The court went on to say:
“The importance for persons like AB of recognizing their identity through the issue of a birth certificate cannot be underestimated. It is also important for the communities to which they belong. This is inherent in the statements by the European Court of Human Rights in Goodwin at  and  that:
“The stress and alienation arising from a discordance between the position in society assumed by a post-operative transsexual and the status imposed by law which refuses to recognise the change of gender cannot, in the Court’s view, be regarded as a minor inconvenience arising from a formality. A conflict between social reality and law arises which placed the transsexual in an anomalous position, in which he or she may experience feelings of vulnerability, humiliation and anxiety.”
“There have been major social changes in the institution of marriage since the adoption of the Convention as well as dramatic changes brought about by developments in medicine and science in the field of transsexuality. The Court has found … that a test of congruent biological factors can no longer be decisive in denying legal recognition to the change of gender of a post-operative transsexual. There are other important factors – the acceptance of the condition of gender identity disorder by the medical professions and health authorities …, the provision of treatment including surgery to assimilate the individual as closely as possible to the gender in which they perceive that they properly belong and the assumption by the transsexual of the social role of the assigned gender.

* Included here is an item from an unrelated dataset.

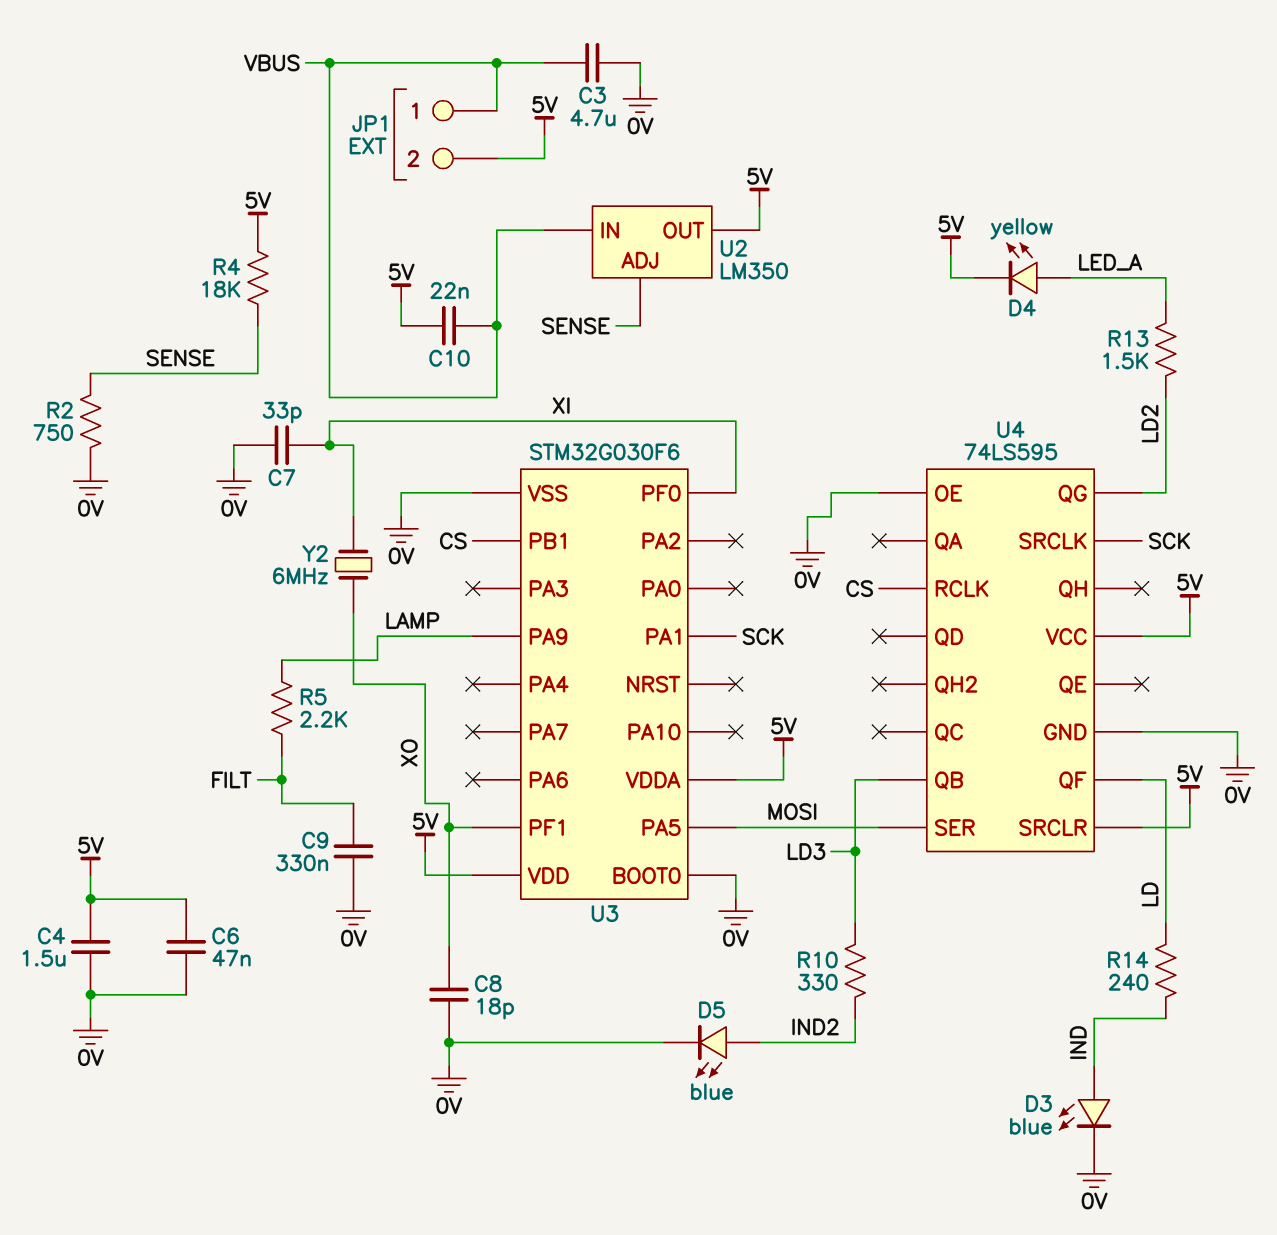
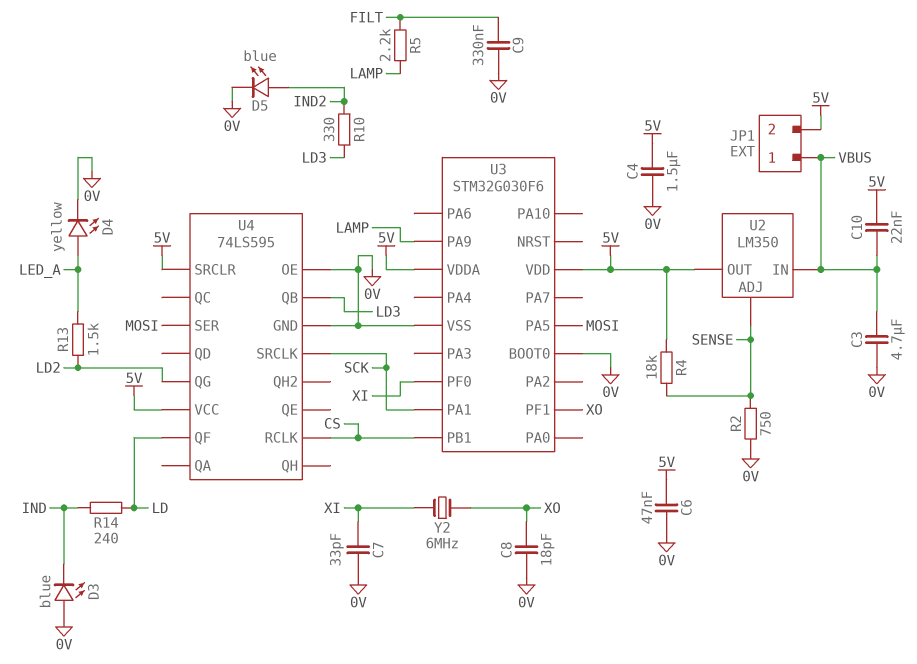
D3: LED blue (A IND, K 0V) -> LED blue (A 0V, K IND)
D4: LED yellow (A LED_A, K 5V) -> LED yellow (A LED_A, K 0V)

“This last-mentioned reference to the institution of marriage is apposite in the present context. The history of the Births, Deaths and Marriages Registration (Amendment) Bill 2004 (‘the Bill’) in Victoria shows that the State did not extend the benefit of the new legislation to married persons, because it was concerned to avoid conflict with the Commonwealth over the issue of “same sex” marriages, since at the Commonwealth level, the Government had opposed this possibility. The perceived difficulty would arise where, after a valid marriage, a party to the marriage sought recognition of a transsexual identity….
“The terms of ss 30A and 30C(3), as well as statements in the course of the second reading of the Bill, show that Pt 4A was deliberately limited to unmarried persons, in order to avoid conflict with the Commonwealth Government, which was then perceived as subscribing to a conception of the institution of marriage that would not allow for a married person to have a record of their sexual identity altered. Thus, Pt 4A enables the Registrar, upon application, to alter the sex in an unmarried post-operative transsexual person’s birth registration and issue a new birth certificate reflecting this alteration. The Registrar has no comparable power in the case of a married person, irrespective of whether the identity recognition sought is from a male-to-female or a female-to-male person. The adoption of marital status in Pt 4A as a criterion for eligibility is thus designed to serve a different purpose from the use of marital status as an indirect form of sex discrimination. In Pt 4A, the marital status criterion is intended to avoid colliding with a particular view of the institution of marriage….
“The fact that the prohibition in the State Act may, as in this case, prevent a married person, who has undergone sex affirmation surgery, from having her birth registration altered from male to female, does not affect th[e] conclusion. The State Act would operate in precisely the same way in the case of a married person who has undergone the surgery and seeks to have their birth registration altered from female to male. In this case, the criterion for discrimination is not sex, but marriage.”